Between 1932 and 1972, a study was conducted on black men with untreated syphilis, where approximately 400 poor African-American men (mostly illiterate) were systematically investigated and refused treatment so that researchers could observe the natural progression of the disease, thus the disease develops without treatment. The unethical treatment of this group of patients was subsequently subject to major controversy and debate, resulting in new ethical guidelines for the completion of clinical studies.

Syphilis and treatment throughout the ages

Syfilis was considered impossible to process before and several remedies have been used. The Spanish pastor Fransisco Delicado described in 1525 that guaiacum (a type of resin) was used in the treatment of syphilis. Another well-used method was mercury, giving rise to the phrase “one night in the arms of Venus leads to a life of mercy” (From Roman times, the planet Mercury and Mercury have the same symbol while Venus was the Roman love goddess). The mercury was taken orally, intravenously or by rub it over the skin. Another method was to “cure” the infected person by putting them in a sealed box filled with mercury gas, just the head stuck out. It is actually references to mercury dating back to 1025, where it is described by the Persian doctor Ibn Sina. It is also known that Giorgio Sommariva used mercury against syphilis in 1496.
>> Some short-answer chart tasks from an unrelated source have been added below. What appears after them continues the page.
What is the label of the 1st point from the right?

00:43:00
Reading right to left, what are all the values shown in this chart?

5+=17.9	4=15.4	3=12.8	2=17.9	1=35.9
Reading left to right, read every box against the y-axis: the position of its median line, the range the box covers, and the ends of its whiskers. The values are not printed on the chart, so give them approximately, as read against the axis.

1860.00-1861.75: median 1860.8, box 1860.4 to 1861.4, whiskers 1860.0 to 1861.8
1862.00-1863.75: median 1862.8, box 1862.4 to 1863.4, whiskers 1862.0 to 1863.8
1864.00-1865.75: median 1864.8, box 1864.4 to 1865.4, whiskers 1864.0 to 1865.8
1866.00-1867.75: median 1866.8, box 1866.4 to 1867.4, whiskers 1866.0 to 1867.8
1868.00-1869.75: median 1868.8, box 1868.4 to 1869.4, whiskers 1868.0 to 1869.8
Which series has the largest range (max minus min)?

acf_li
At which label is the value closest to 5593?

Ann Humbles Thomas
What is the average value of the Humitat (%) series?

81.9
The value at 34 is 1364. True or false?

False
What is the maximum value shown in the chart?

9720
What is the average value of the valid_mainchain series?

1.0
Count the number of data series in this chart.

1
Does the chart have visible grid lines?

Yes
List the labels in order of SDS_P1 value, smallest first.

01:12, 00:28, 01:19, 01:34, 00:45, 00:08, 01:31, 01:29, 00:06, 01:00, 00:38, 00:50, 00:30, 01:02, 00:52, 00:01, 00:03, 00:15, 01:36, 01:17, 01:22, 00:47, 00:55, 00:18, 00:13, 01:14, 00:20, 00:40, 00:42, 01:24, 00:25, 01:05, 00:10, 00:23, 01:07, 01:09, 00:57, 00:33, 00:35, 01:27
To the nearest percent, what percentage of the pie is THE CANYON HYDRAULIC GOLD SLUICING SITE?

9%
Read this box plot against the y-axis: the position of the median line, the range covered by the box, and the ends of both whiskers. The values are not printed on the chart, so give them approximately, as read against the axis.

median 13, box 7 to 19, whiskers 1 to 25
The first antibiotic to treat the syphilis content of arsenic and hot Salvarasan. This medicine was developed in 1908 by Sahachiro Hata while working in the lab of Nobel Prize winner Paul Ehrlich (known for chemotherapy discoveries). Salvarasan was later modified to Neosalvarasan, but none of the drugs was particularly effective in the tertiary phase of syphilis. All of these treatments were eventually phased out in the discovery of penicillin, and the extensive production of it during World War II.